→ Work task 1:
In the passage on the Port Adelaide electoral district, repeat everything from "Port Adelaide is" down to "part of Rosewater." word for word.
→ Work task 2:
According to the passage on the Port Adelaide electoral district, what is the area of the electorate?

→ Source extract:
Port Adelaide is a single-member electoral district for the South Australian House of Assembly. Named after Port Adelaide, which it surrounds, it is a 118.8 km² suburban and industrial electorate on Adelaide's Lefevre Peninsula, and stretches east toward Adelaide's northern suburbs. It contains a mix of seaside residential areas, wasteland and industrial regions. In addition to its namesake suburb of Port Adelaide, the district  includes the suburbs of Birkenhead, Bolivar, Cavan, Dry Creek, Ethelton, Exeter, Garden Island, Gepps Cross, Gillman, Glanville, Globe Derby Park, Largs Bay, Largs North, New Port, North Haven, Osborne, Ottoway, Outer Harbor, Peterhead, Semaphore, Semaphore South, St Kilda, Taperoo, Torrens Island, Wingfield, as well as part of Rosewater.

Port Adelaide has had three incarnations as a South Australian electoral district.

Port Adelaide was the name of an electoral district of the unicameral South Australian Legislative Council from 1851 until its abolition in 1857.

→ Supplied material:
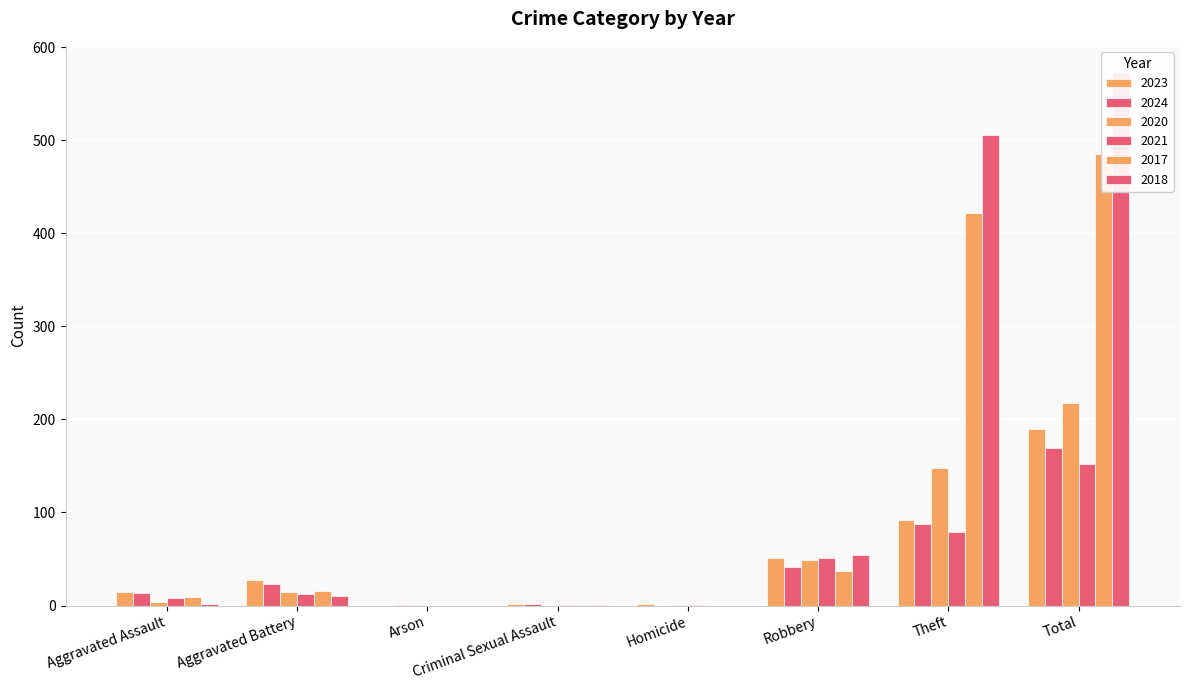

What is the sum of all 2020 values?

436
...
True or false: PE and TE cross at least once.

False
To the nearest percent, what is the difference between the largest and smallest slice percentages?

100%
...
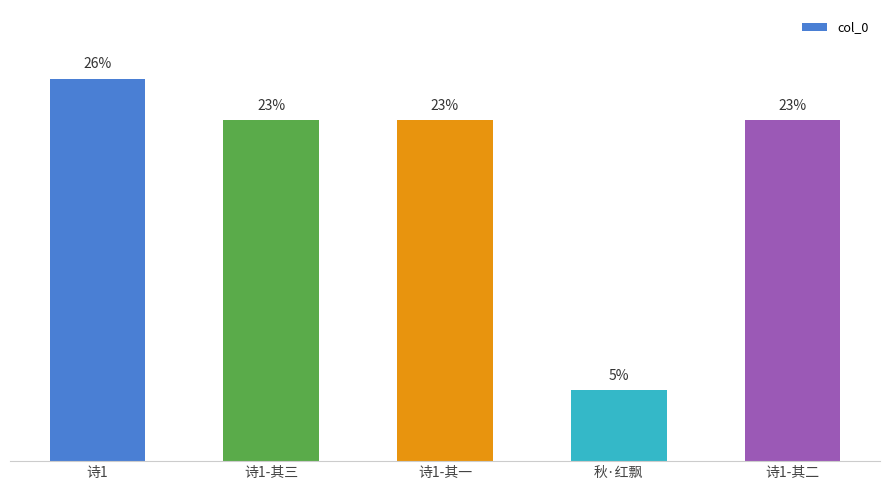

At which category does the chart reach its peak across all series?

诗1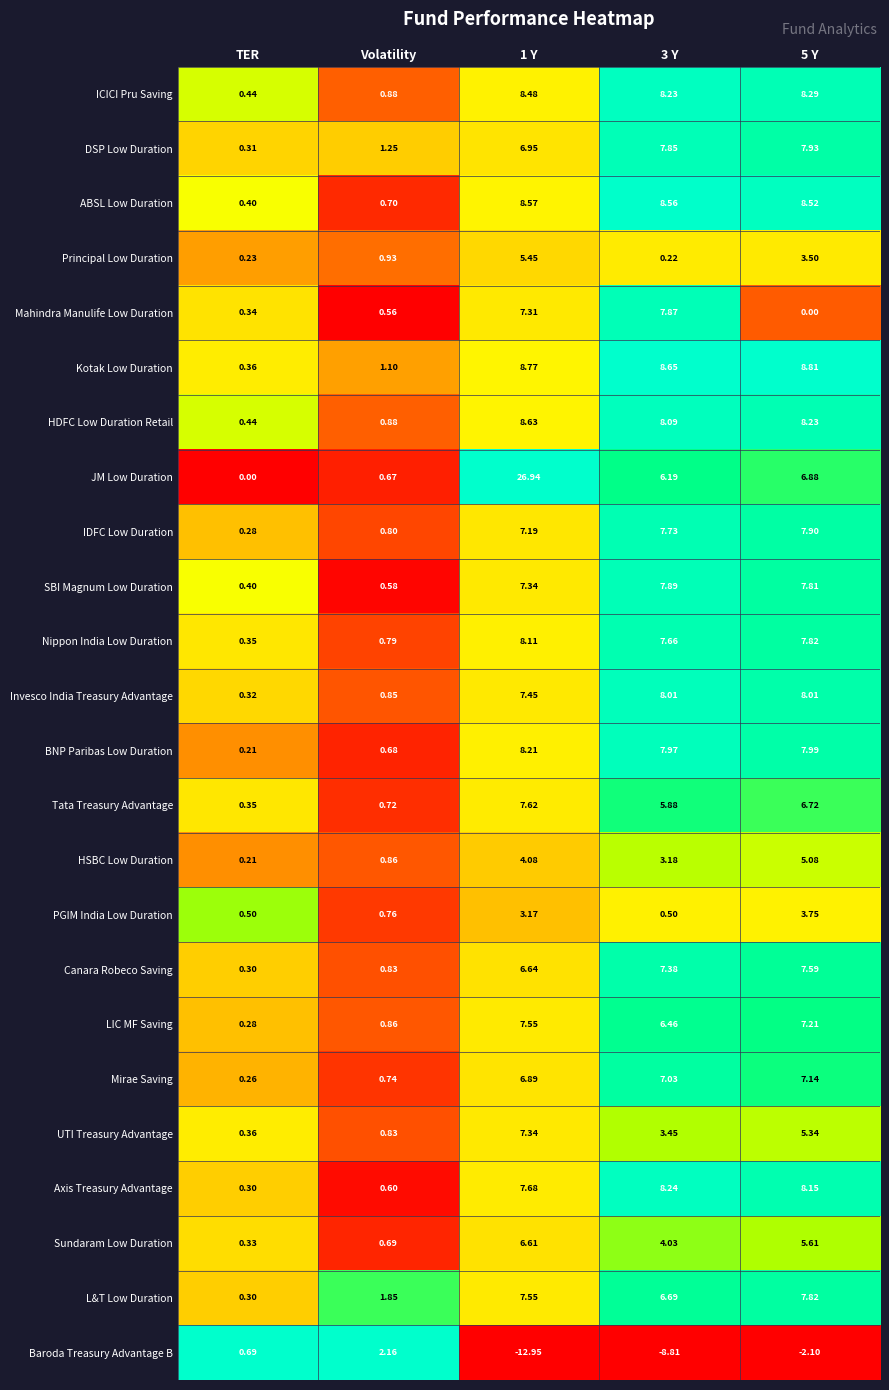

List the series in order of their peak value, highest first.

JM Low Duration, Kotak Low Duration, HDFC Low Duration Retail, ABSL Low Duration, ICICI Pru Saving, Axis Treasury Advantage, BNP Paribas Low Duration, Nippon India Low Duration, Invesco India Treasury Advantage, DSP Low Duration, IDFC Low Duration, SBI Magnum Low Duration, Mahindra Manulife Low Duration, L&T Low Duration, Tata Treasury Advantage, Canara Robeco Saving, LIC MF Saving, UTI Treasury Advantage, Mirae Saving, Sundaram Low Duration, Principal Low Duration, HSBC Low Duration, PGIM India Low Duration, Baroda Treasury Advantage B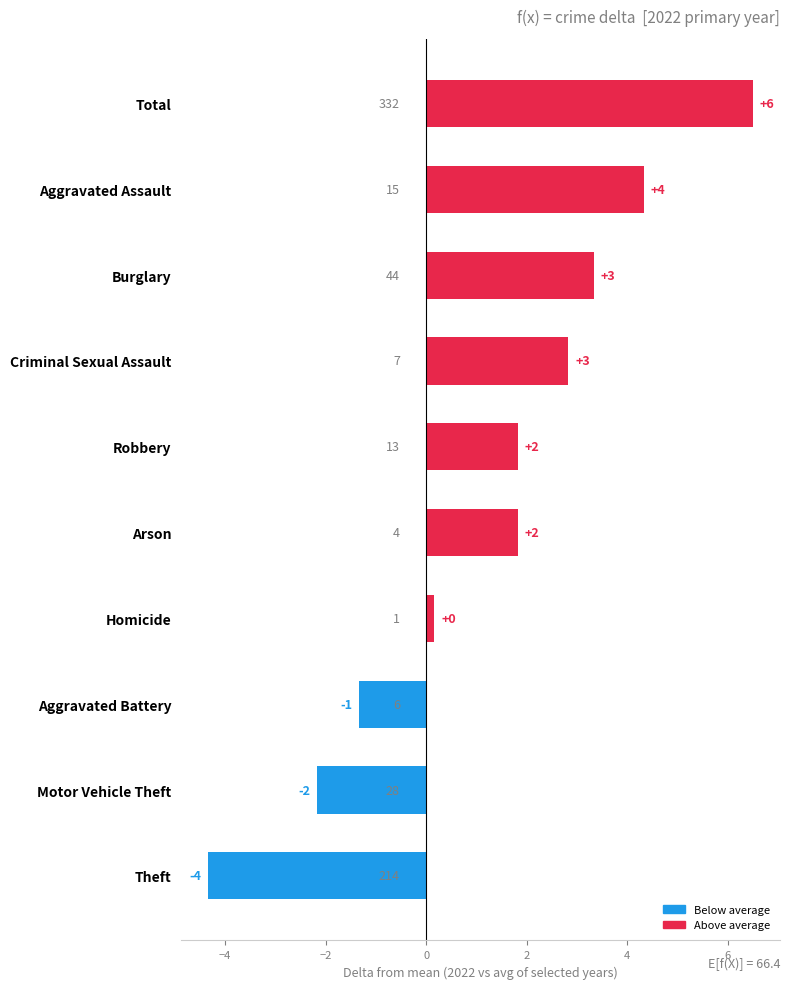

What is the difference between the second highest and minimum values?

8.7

→ Task answer 1:
Port Adelaide is a single-member electoral district for the South Australian House of Assembly. Named after Port Adelaide, which it surrounds, it is a 118.8 km² suburban and industrial electorate on Adelaide's Lefevre Peninsula, and stretches east toward Adelaide's northern suburbs. It contains a mix of seaside residential areas, wasteland and industrial regions. In addition to its namesake suburb of Port Adelaide, the district  includes the suburbs of Birkenhead, Bolivar, Cavan, Dry Creek, Ethelton, Exeter, Garden Island, Gepps Cross, Gillman, Glanville, Globe Derby Park, Largs Bay, Largs North, New Port, North Haven, Osborne, Ottoway, Outer Harbor, Peterhead, Semaphore, Semaphore South, St Kilda, Taperoo, Torrens Island, Wingfield, as well as part of Rosewater.

→ Task answer 2:
118.8 km²